### Task item
With the pictures left out, restate exactly the part below that opens with the line containing "image is of" and closes with the line containing "stained with a".
** Material for the task follows **
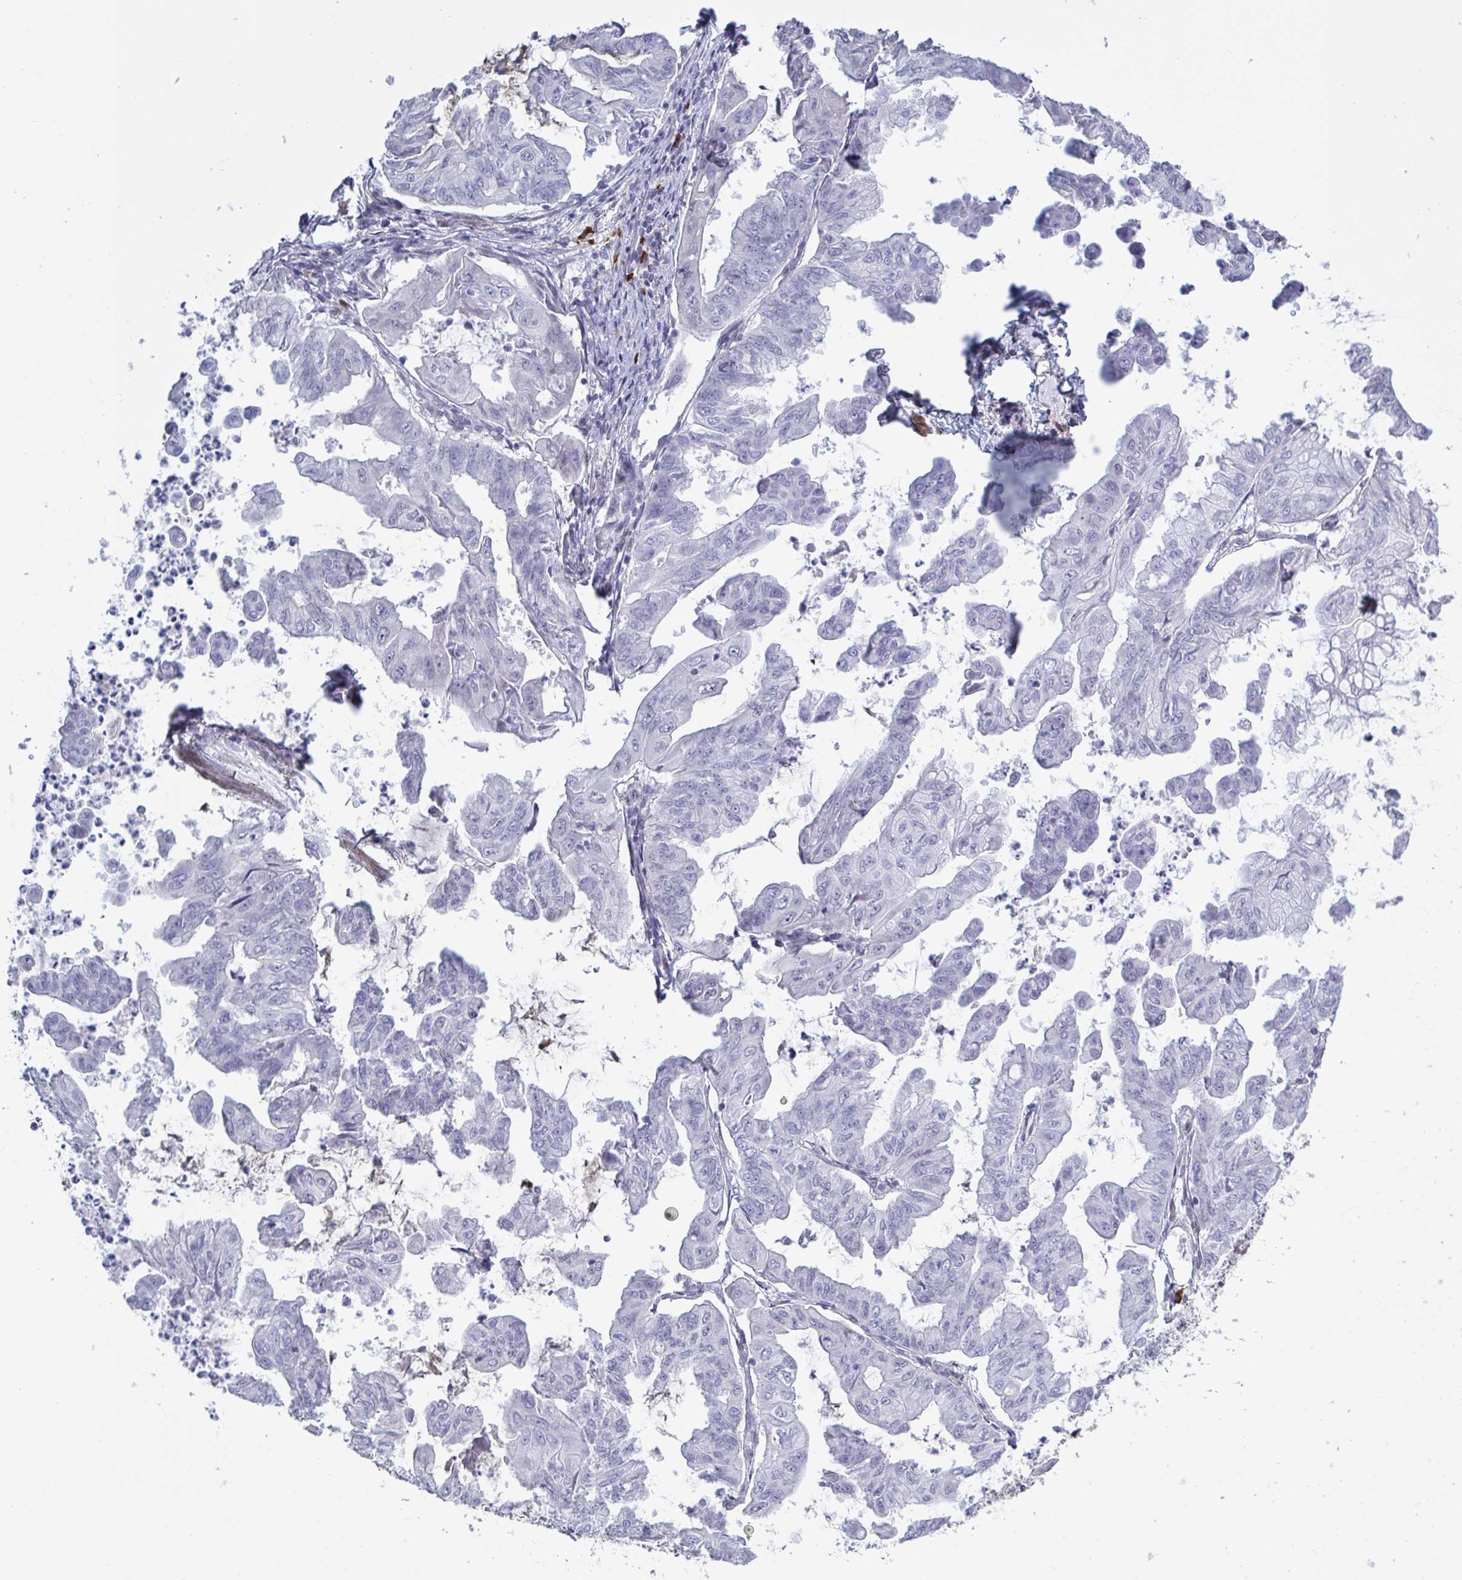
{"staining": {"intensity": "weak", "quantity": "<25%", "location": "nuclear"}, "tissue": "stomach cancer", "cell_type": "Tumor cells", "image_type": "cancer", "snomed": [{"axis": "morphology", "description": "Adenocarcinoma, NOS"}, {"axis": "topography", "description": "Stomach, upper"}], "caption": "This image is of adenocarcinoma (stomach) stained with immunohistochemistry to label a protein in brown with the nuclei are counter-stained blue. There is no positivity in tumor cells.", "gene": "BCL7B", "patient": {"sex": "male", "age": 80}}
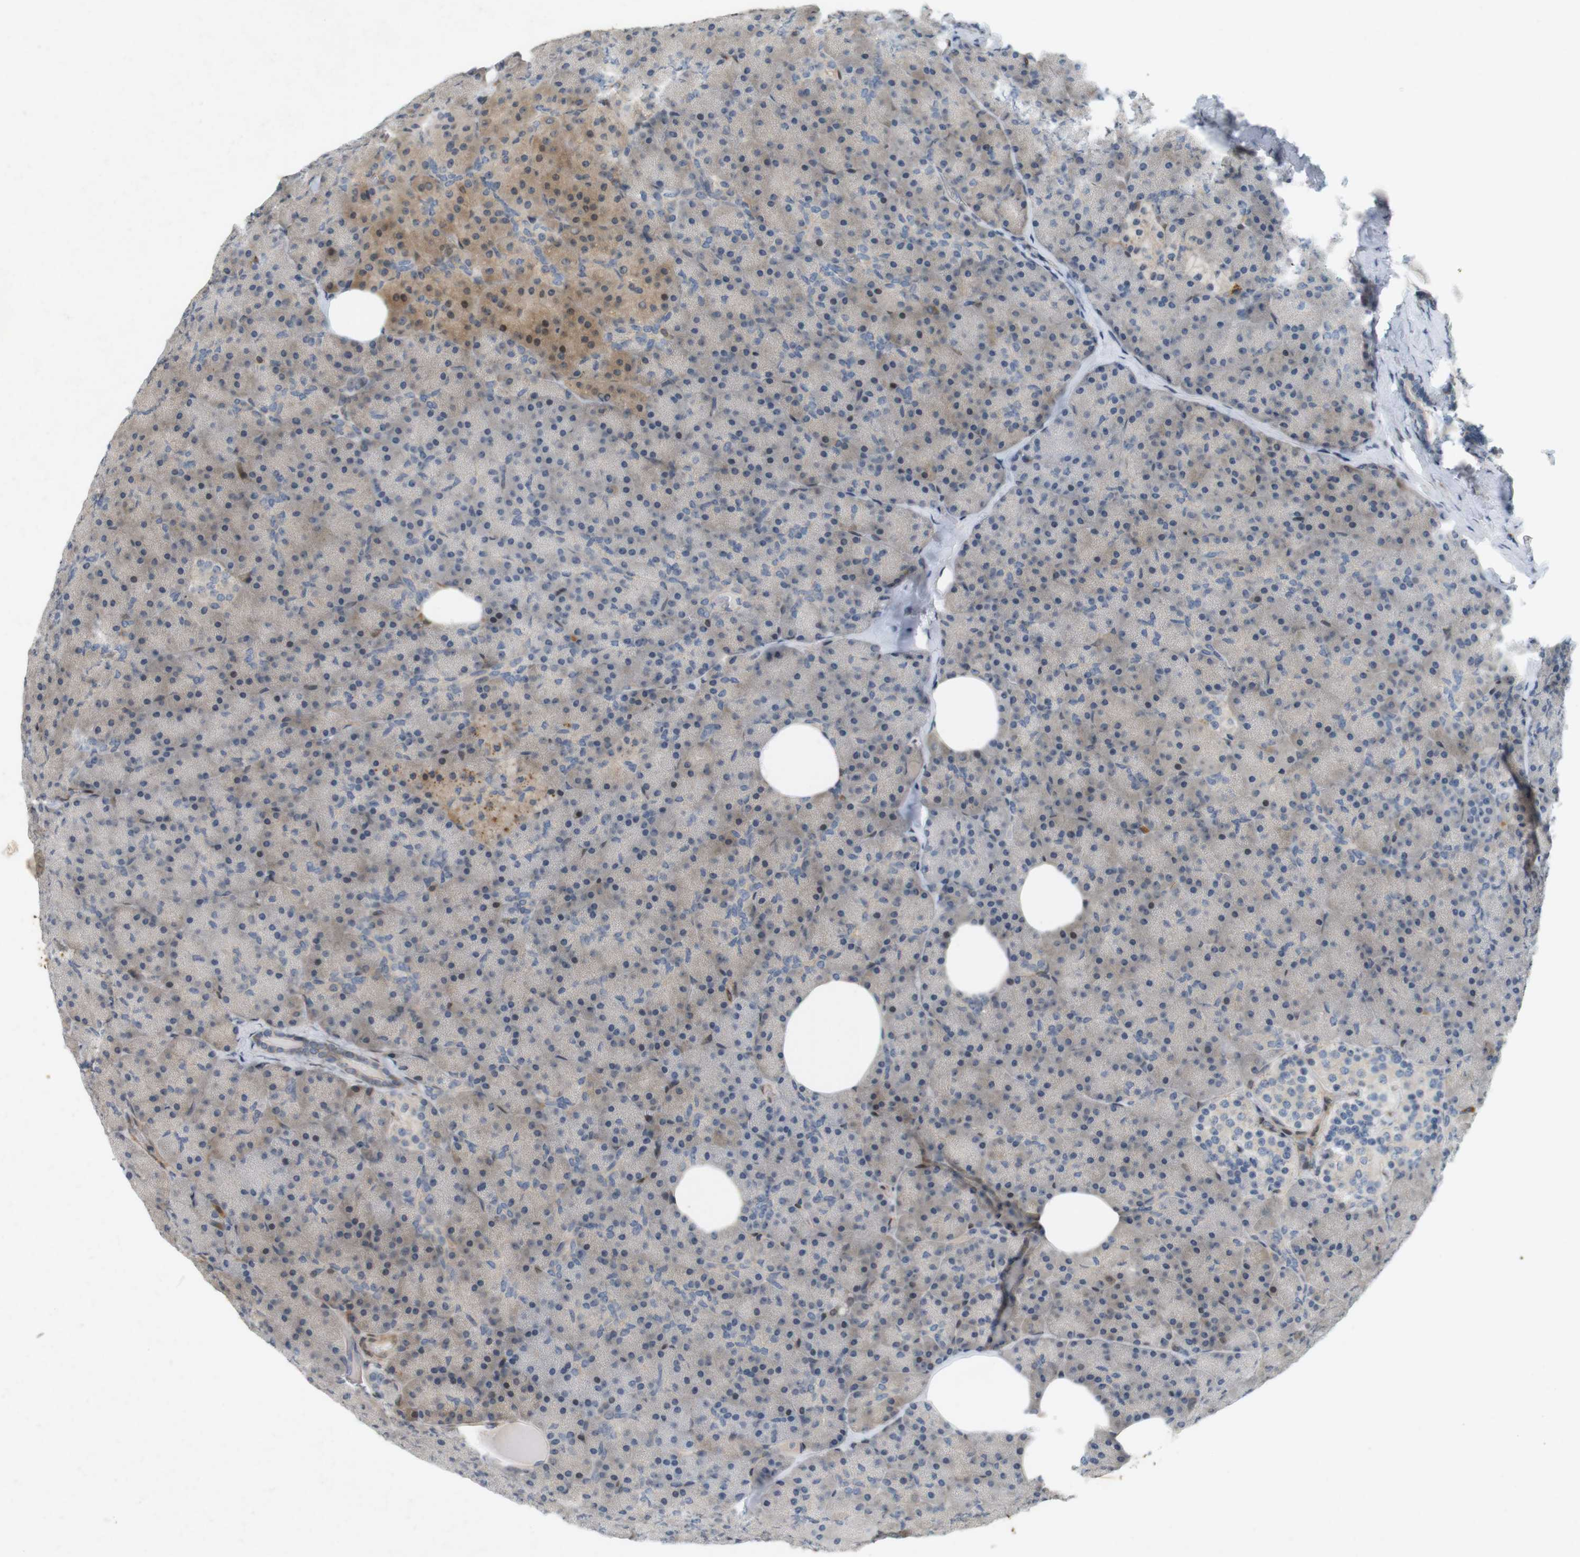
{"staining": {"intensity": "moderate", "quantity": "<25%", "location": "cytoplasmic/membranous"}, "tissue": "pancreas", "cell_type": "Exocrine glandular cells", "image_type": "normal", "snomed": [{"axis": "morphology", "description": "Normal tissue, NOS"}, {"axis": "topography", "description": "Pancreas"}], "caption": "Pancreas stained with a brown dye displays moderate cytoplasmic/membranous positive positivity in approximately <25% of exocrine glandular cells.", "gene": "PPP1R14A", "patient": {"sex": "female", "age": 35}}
** End of Material for the task **
** Material for the task follows **
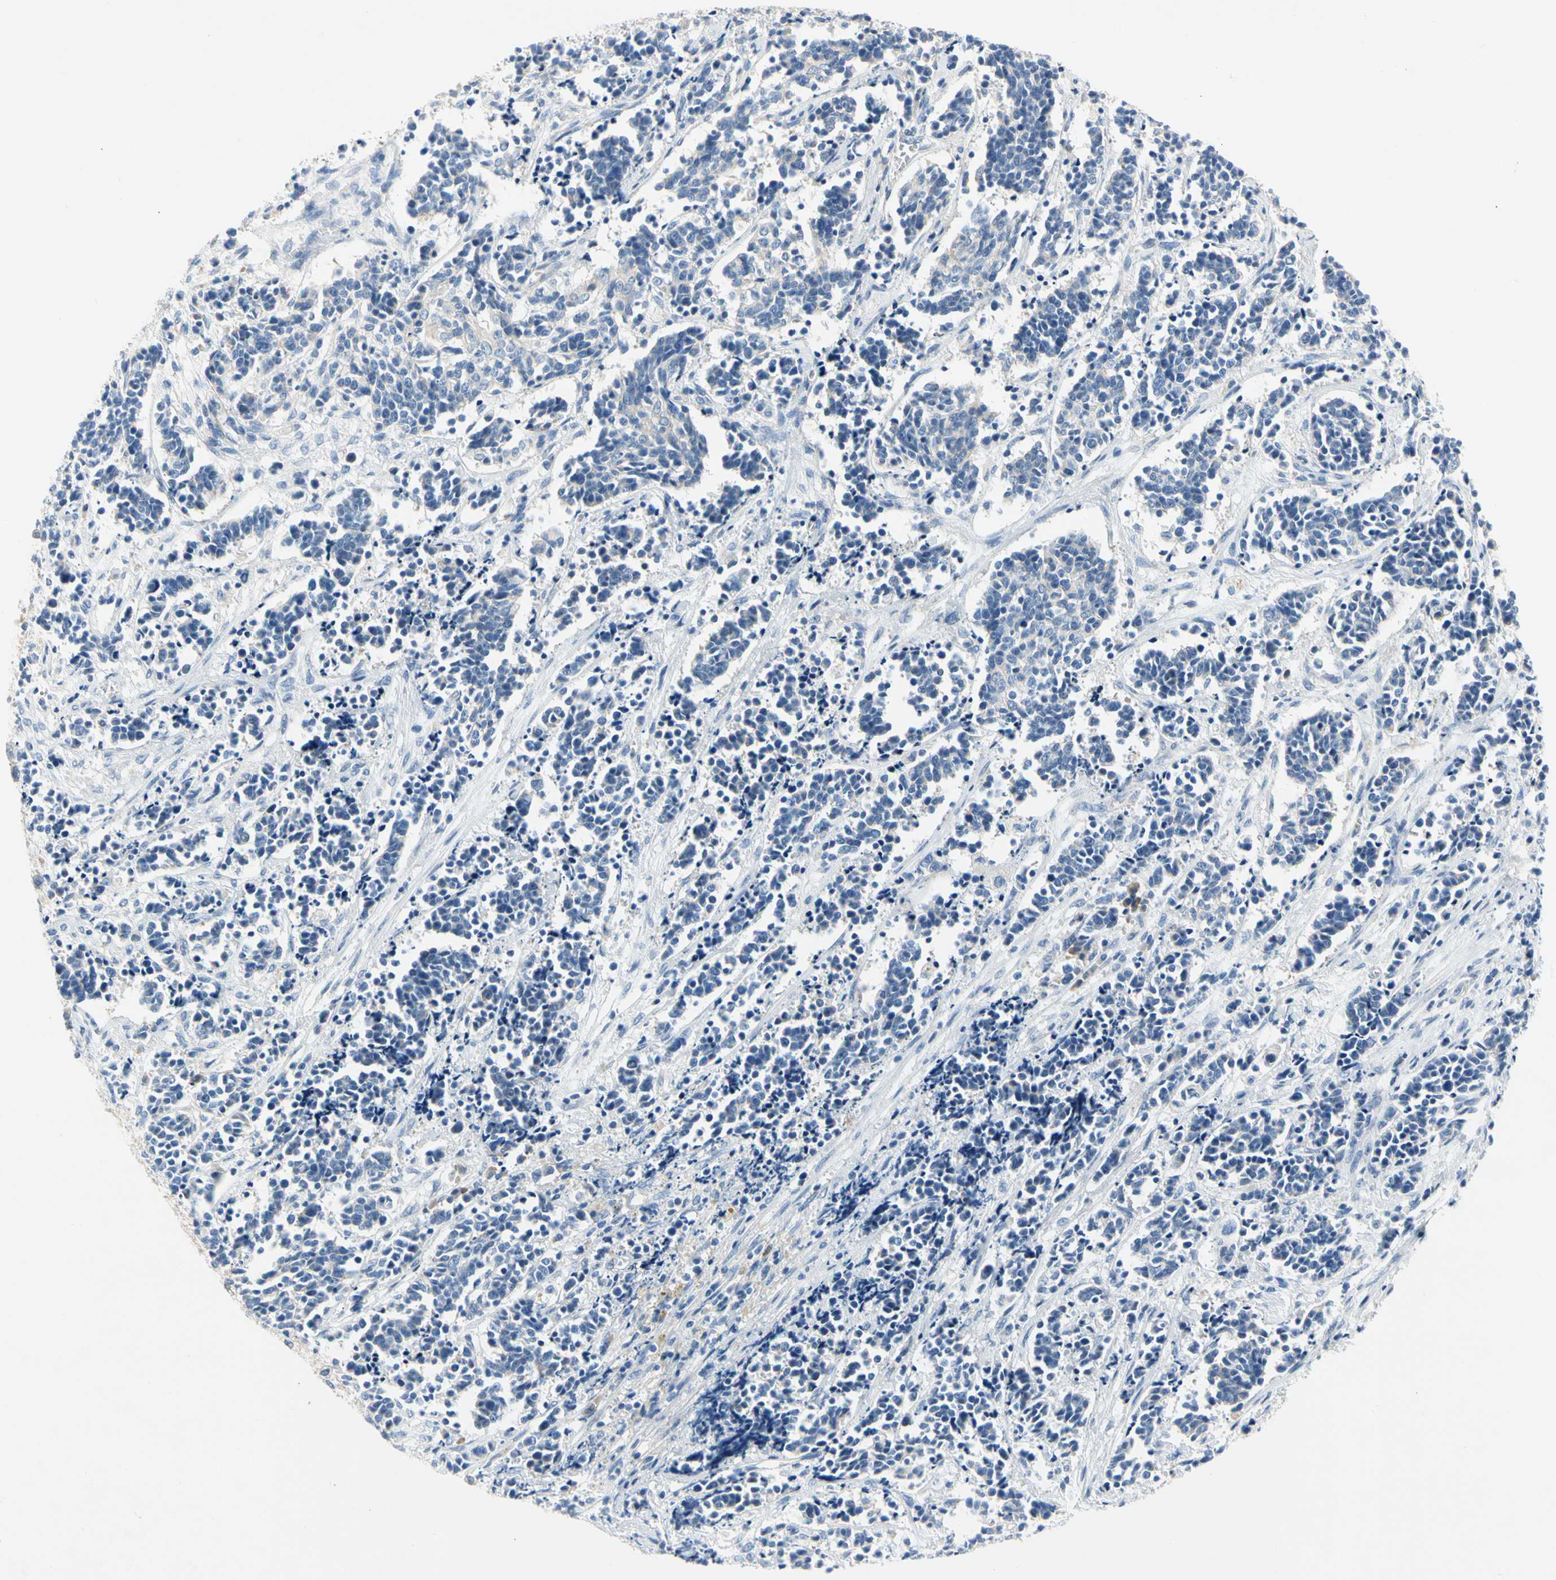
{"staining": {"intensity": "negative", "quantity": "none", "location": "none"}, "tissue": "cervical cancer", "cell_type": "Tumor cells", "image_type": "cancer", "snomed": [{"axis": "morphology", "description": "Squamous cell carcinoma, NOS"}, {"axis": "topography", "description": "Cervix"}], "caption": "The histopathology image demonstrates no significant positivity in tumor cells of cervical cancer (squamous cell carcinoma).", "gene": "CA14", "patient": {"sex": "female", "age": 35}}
** End of Material for the task **
** Material for the task follows **
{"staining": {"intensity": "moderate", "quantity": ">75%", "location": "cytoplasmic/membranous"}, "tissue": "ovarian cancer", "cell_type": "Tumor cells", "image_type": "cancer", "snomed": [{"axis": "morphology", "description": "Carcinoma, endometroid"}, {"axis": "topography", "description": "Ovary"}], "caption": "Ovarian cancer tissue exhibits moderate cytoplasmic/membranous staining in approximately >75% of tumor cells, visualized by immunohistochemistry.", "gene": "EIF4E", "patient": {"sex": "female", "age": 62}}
** End of Material for the task **
### Solution for this task
{"staining": {"intensity": "weak", "quantity": "<25%", "location": "nuclear"}, "tissue": "stomach cancer", "cell_type": "Tumor cells", "image_type": "cancer", "snomed": [{"axis": "morphology", "description": "Adenocarcinoma, NOS"}, {"axis": "topography", "description": "Stomach, upper"}], "caption": "This image is of adenocarcinoma (stomach) stained with immunohistochemistry to label a protein in brown with the nuclei are counter-stained blue. There is no positivity in tumor cells.", "gene": "BCL7B", "patient": {"sex": "male", "age": 80}}
{"staining": {"intensity": "moderate", "quantity": "<25%", "location": "cytoplasmic/membranous"}, "tissue": "pancreas", "cell_type": "Exocrine glandular cells", "image_type": "normal", "snomed": [{"axis": "morphology", "description": "Normal tissue, NOS"}, {"axis": "topography", "description": "Pancreas"}], "caption": "Pancreas stained with a brown dye displays moderate cytoplasmic/membranous positive positivity in approximately <25% of exocrine glandular cells.", "gene": "PPP1R14A", "patient": {"sex": "female", "age": 35}}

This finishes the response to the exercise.